You might salve your conscience by investing in green funds, but do they leave you feeling better in the wallet? Jane Hall reports.

 

MOST of us try to be environmentally aware. We do out bit separating newspapers and cardboard, tins and bottles, plastic and clothes for the dustmen and either take the surplus to our local recycling point or await council collection.

But many people do more than recycling their bottles and tins to protect the planet.

Stephanie Sturrock is typical of the growing number of people committed to putting their cash where their conscience is.

The 37-year-old not only invests and banks ethically, she is also the managing director of the socially- responsible cooperative, Shared Interest.

She woke up to the importance of ethical - or social ly-responsible investment as she prefers to call it - while a student.

"I became aware of environ-mental issues while I was at university," she explains. "Then I trained as an accountant and I became interested in how both my money and money in general could be used ethically."

For the past 10 years, Stephanie has had a current account as well as savings vehicles with the Co-operative Bank.

Launched in 1872 as the savings and loans arm of the Co-operative Wholesale Society, in 1991 its research found that 84pc of customers then (and over 90pc now) would like it to have a clear ethical policy, which it duly introduced.

It will not lend to any companies involved in the arms trade, or whose conduct violates human rights, and it supports enterprises with positive social and

ethical intentions. "Most of my basic financial needs are met by the Co-op Bank," says Stephanie.

She also has money invested in the Nationwide Building Society. While the Nationwide is not on the list of ethical financial institutions, it is a mutual, a concept Stephanie supports.

This means it is owned by its savers and borrowers and has no external shareholders to satisfy. "The full benefits of the Nationwide's business is returned to its members, which is something I fully support," Stephanie says.

She has also invested in an ethical share-based Isa with fund provider Jupiter and is in Shared Interest's socially-responsible group personal pension scheme. Stephanie believes UK consumers are increasingly looking to use their money in a way that benefits both themselves and society.
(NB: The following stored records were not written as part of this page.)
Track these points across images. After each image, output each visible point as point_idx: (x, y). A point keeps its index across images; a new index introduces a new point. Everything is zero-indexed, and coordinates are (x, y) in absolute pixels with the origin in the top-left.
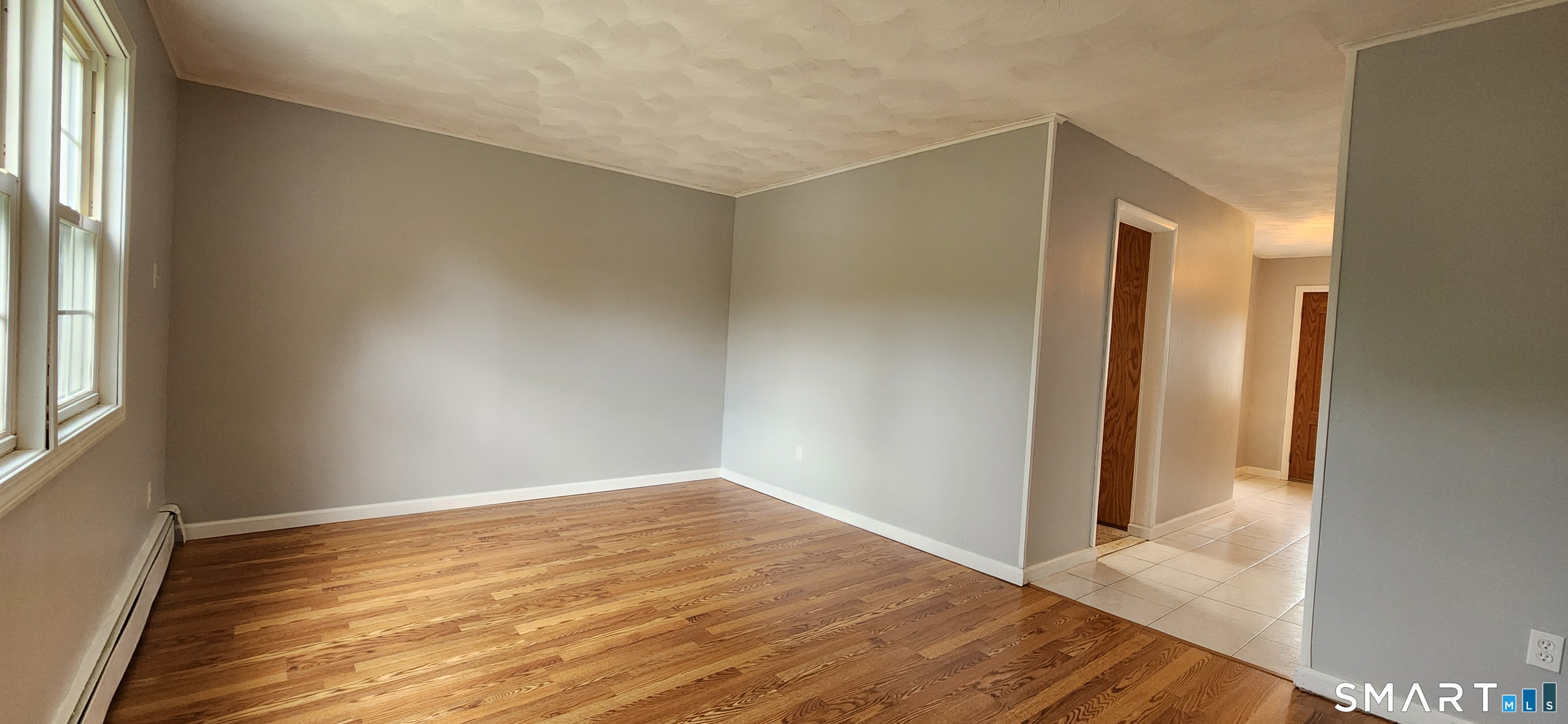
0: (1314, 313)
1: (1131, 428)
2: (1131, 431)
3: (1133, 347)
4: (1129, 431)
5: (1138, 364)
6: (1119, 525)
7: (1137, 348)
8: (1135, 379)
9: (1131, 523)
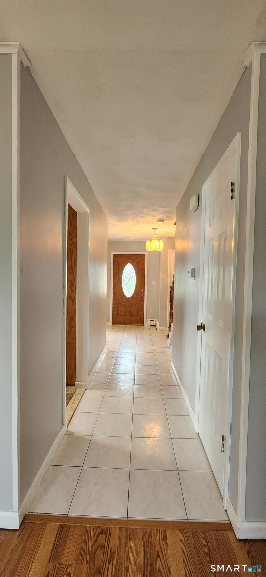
0: (117, 262)
1: (72, 327)
2: (73, 328)
3: (71, 280)
4: (71, 329)
5: (74, 290)
6: (70, 383)
7: (73, 280)
8: (73, 298)
9: (77, 382)
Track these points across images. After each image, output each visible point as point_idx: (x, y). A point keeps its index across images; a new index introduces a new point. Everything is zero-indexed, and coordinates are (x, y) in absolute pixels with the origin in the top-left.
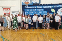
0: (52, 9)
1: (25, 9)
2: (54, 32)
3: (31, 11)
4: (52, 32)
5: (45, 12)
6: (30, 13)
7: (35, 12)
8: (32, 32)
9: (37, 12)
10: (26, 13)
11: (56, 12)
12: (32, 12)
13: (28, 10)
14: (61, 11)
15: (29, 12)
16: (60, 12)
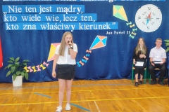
0: (115, 7)
1: (4, 7)
2: (126, 96)
3: (33, 14)
4: (116, 99)
5: (90, 17)
6: (28, 22)
7: (48, 18)
8: (37, 100)
9: (56, 18)
10: (10, 22)
11: (131, 17)
12: (37, 18)
13: (19, 9)
14: (149, 16)
15: (24, 18)
16: (143, 19)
Shared Interest is a good example. A co-operative lending society, it was set-up in 1990 and has more than 8,000 members and a total share capital of around £18m.

Its members invest part of their savings in the finance of fair trade with developing countries for the benefit of disadvantaged producers, often women.
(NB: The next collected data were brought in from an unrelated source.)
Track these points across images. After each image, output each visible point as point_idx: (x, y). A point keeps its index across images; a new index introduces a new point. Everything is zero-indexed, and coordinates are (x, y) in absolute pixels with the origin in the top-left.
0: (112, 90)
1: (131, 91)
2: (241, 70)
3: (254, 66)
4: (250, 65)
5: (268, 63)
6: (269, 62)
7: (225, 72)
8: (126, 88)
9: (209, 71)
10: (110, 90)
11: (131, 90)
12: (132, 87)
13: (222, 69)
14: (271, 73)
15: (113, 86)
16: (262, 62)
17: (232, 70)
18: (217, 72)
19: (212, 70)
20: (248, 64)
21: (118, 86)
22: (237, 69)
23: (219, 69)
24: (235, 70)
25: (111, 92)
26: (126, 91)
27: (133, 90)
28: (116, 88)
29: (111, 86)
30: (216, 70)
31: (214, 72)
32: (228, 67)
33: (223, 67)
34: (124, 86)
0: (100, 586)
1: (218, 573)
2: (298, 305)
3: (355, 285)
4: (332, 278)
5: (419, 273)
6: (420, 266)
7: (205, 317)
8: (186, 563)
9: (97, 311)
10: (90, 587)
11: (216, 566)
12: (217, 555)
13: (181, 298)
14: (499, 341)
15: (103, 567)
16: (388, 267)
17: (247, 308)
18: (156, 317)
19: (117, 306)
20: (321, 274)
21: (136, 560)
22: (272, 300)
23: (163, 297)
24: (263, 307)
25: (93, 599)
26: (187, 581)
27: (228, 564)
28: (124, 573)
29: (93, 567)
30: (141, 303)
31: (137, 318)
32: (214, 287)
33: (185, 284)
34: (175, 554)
The minimum investment in the ordinary share account is £100 and the maximum £20,000. But it currently pays a minuscule 0.5pc interest - poor even by today's low savings rates.

Stephanie admits investors won't make a killing, but adds: "They get a big social return."

Shared Interest also annually offers five-year zero interest bonds of which there are currently over £3m in issue, and uses these to finance microcredit projects. This is a risk capital investment.

Interestingly, Stephanie says many of Shared Interests members are elderly. "About a quarter of our members are of retirement age, another quarter are under 45 and the rest are in the 45 to 60 age bracket.

"I think older people have more free money available and many aren't worried about the capital return.

"They want their money to be put to good use."

But while investing in Shared Interest may not do much to boost your finances - even if it does help you sleep better at night - many socially-responsible funds have been performing as well as "main-stream" products, no mean feat in the rollercoaster economic climate we have been experiencing of late.